Compared to the last time I fine-tuned a model, open source is definitely moving fast. The process was not only much faster, and simpler than fine-tuning Flan T5 using a notebook, but the results were also much better than anything I had seen so far.

Axolotl did almost all the heavy lifting. Making the whole process super smooth. All I needed was a dataset, a config file, 2 USD, and about an hour to fine-tune a model. We've come a long way.
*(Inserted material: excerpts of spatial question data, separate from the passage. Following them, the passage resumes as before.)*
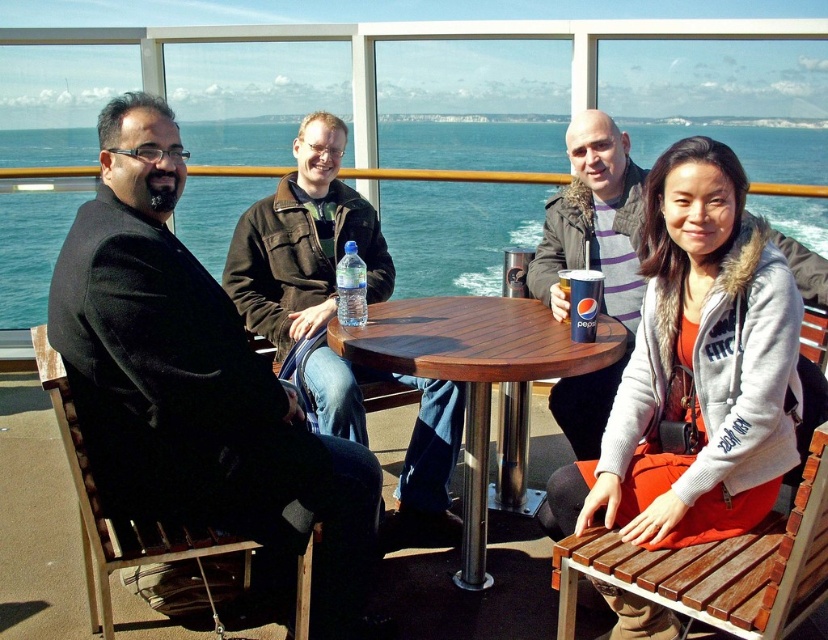
You are standing on the deck of a ship and see the dark brown leather jacket at center and the translucent plastic water bottle at center. Which object is closer to you?

The dark brown leather jacket at center is closer to you because it is further to the viewer than the translucent plastic water bottle at center.

You are standing at the center of the deck and want to hand a souvenir to the person wearing the orange fabric jacket at lower right. The deck railing is 2 meters away from you. Can you reach them without moving closer?

The distance between you and the orange fabric jacket at lower right is 1.91 meters, which is less than the 2 meters to the railing. Therefore, you can reach them without moving closer.

You are a passenger on a ferry and want to grab the translucent plastic water bottle at center without moving from your seat. Your seat is near the orange fabric jacket at lower right. Is the water bottle within reach?

The orange fabric jacket at lower right is 3.31 feet away from the translucent plastic water bottle at center. Since 3.31 feet is approximately 40 inches, which is a reasonable reaching distance for most adults, the water bottle is likely within reach from the seat near the orange fabric jacket at lower right.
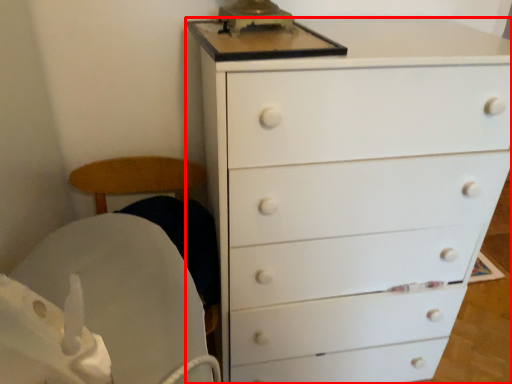
Question: In this image, where is chest of drawers (annotated by the red box) located relative to rocking chair?

Choices:
 (A) right
 (B) left

Answer: (A)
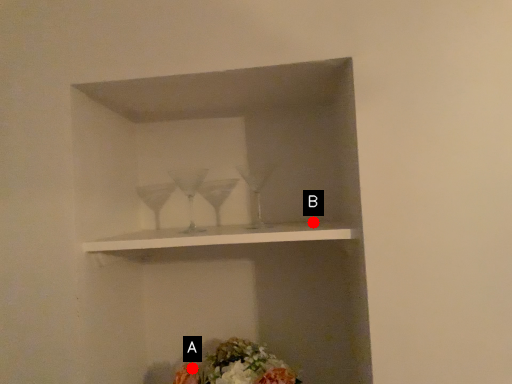
Question: Two points are circled on the image, labeled by A and B beside each circle. Which point is closer to the camera?

Choices:
 (A) A is closer
 (B) B is closer

Answer: (A)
The model is still not perfect though. It captures some of my friends' quirks and ways of speaking, and the generated conversations make sense around ~70% of the time. But that's still 30% nonsense. Could be a couple of things: the size (I used the "smaller" 7 billion version of the model), or even the language (Portuguese from Portugal). For example, when I prompt the model to simulate a politics discussion between my friends, someone starts discussing something about Dilma (which is wildly inaccurate given we're from Portugal).

So Kostas was right, "open source" hasn't caught up yet. But oh boy, we're getting damn close.